4 октября судья Сирика… выпустил судебный запрет всем лицам, связанным с делом по взлому в «Уотергейте», на какие-либо заявления по его поводу… Запрет был настолько широким, что относился к Макговерну и другим демократам… Сенатор Сэм Эрвин пришел в ярость и заявил 7 октября, что если суд над взломщиками не начнется немедленно, он будет настаивать на парламентском расследовании Уотергейта [Ambrose, 2014].

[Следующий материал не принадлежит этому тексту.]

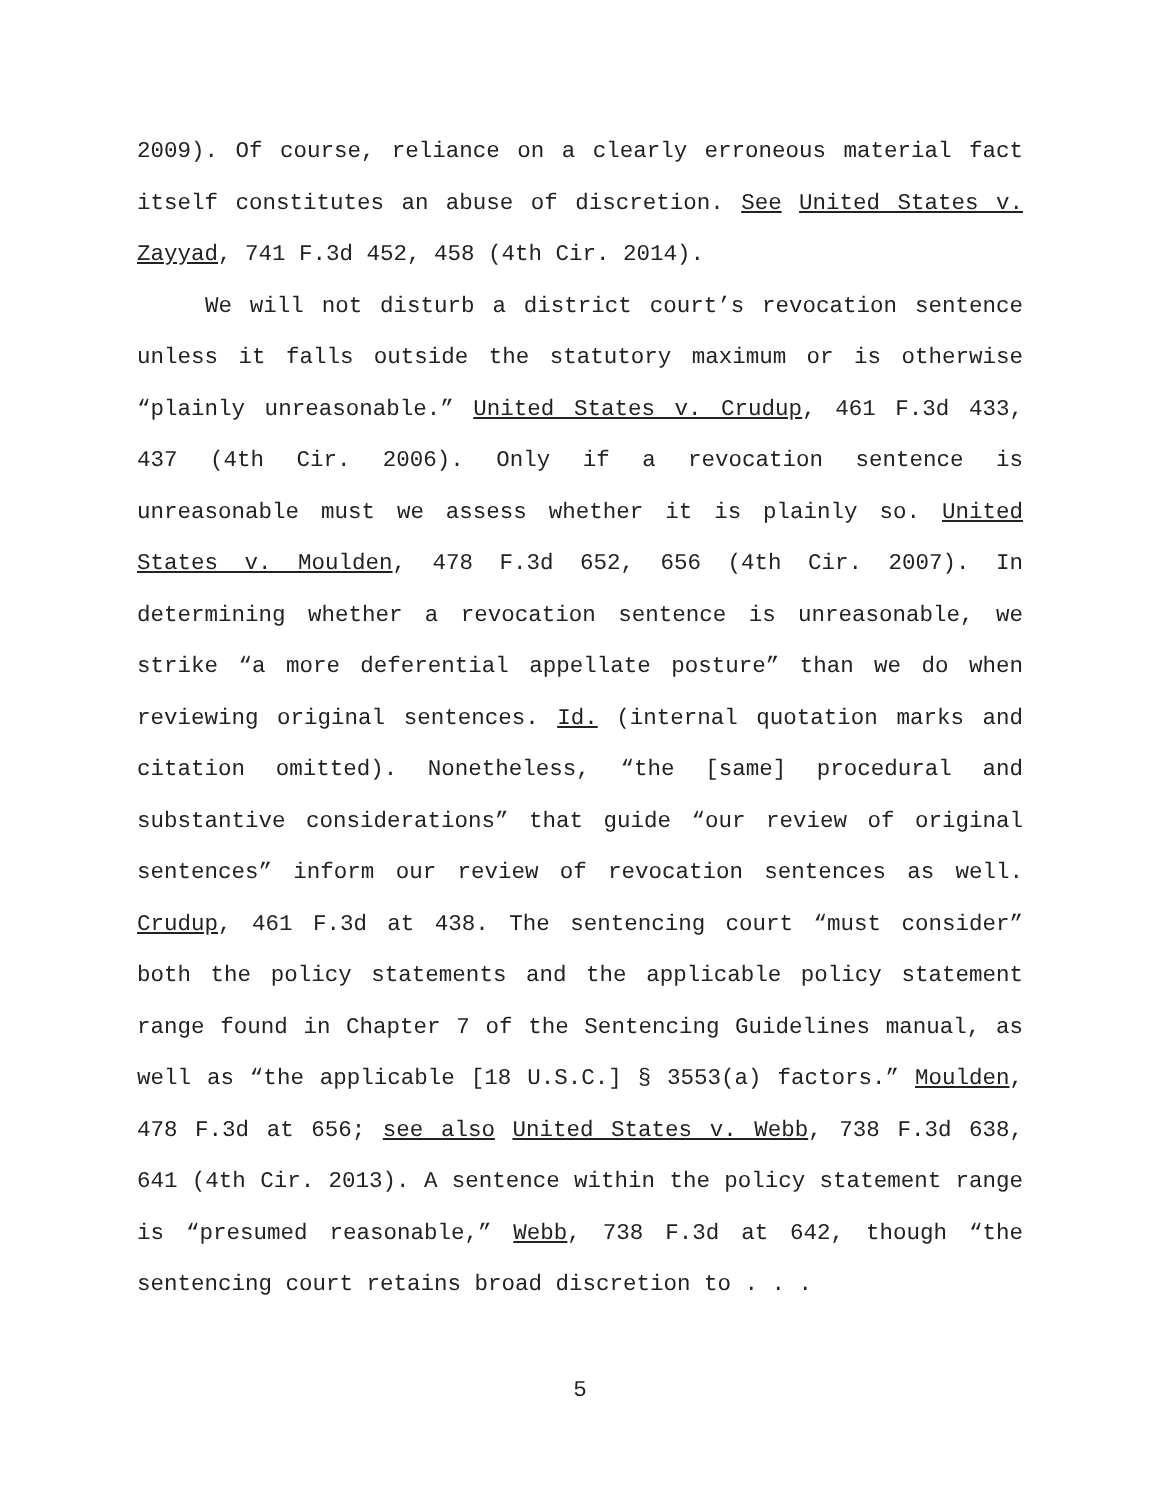2009). Of course, reliance on a clearly erroneous material fact itself constitutes an abuse of discretion. See United States v. Zayyad, 741 F.3d 452, 458 (4th Cir. 2014).
We will not disturb a district court’s revocation sentence unless it falls outside the statutory maximum or is otherwise “plainly unreasonable.” United States v. Crudup, 461 F.3d 433, 437 (4th Cir. 2006). Only if a revocation sentence is unreasonable must we assess whether it is plainly so. United States v. Moulden, 478 F.3d 652, 656 (4th Cir. 2007). In determining whether a revocation sentence is unreasonable, we strike “a more deferential appellate posture” than we do when reviewing original sentences. Id. (internal quotation marks and citation omitted). Nonetheless, “the [same] procedural and substantive considerations” that guide “our review of original sentences” inform our review of revocation sentences as well. Crudup, 461 F.3d at 438. The sentencing court “must consider” both the policy statements and the applicable policy statement range found in Chapter 7 of the Sentencing Guidelines manual, as well as “the applicable [18 U.S.C.] § 3553(a) factors.” Moulden, 478 F.3d at 656; see also United States v. Webb, 738 F.3d 638, 641 (4th Cir. 2013). A sentence within the policy statement range is “presumed reasonable,” Webb, 738 F.3d at 642, though “the sentencing court retains broad discretion to . . .
5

Так к делу подключилась «тяжелая артиллерия» в лице лидера Демократической партии (контролировавшей, на минуточку, обе палаты Конгресса). Сами расследования сначала подкомитета Кеннеди, а затем и комитета Эрвина не принесли никаких реальных результатов; однако их и не требовалось — задача заключалась в том, чтобы подключить к делу все ресурсы Демократической партии. Судя по поведению участников комитета Эрвина, они прониклись азартом травли президента:
Комитет Сената не смог представить доказательств того, что Уотергейт был чем-то большим, чем «третьесортная кража со взломом». Следователи комитета признали, что единственным шансом раскрутить дело оставались сами грабители. С этой целью главный юрист комитета попытался повлиять на подход Сирики к вынесению приговора
[Waldron, 2013].К каким последствиям привела бы такая попытка с независимым судьей, можно себе представить; на счастье Эрвина и его комитета, Сирика уже прекрасно знал, каким должен быть приговор.
Приговоры были абсурдно несоразмерны преступлению. Ответчики были признаны виновными во взломе и проникновении с целью подслушивания. Целью взлома было офисное здание, а не частное жилище. У грабителей не было оружия, они не сопротивлялись аресту. Обычно эти факторы привели бы как минимум к умеренному приговору. Однако Сирика приговорил обвиняемых к большим срокам, чем получали многие убийцы. Это было экстраординарное проявление судебного произвола
[Waldron, 2013].Киссинджер прокомментировал приговор так: «Пятьдесят пять лет, чтобы заставить говорить! Где же наши правозащитники?», а Никсон предположил, что демократы пообещали Сирике место в Верховном суде. Немного подумав, президент сообразил, что одним подкупом судьи дело явно не ограничилось, и наконец сделал то, что от него требовалось еще в первые месяцы после «никсоновского шока»:
К весне 1973 года… спасение своего президентства стало для Никсона задачей номер один. Пытаясь восстановить доверие к себе, он проглотил часть своей гордости и обратился к сети истеблишмента, которой никогда не доверял. В апреле того же года он заверил Эллиота Ричардсона[707]
… что если он согласится занять место генерального прокурора, то получит полномочия «докопаться до сути Уотергейта». Никсон клятвенно заверил его в своей невиновности и предложил Ричардсону подыскать человека вроде Джона Макклоя на должность специального прокурора [Isaacson, Thomas, 2013].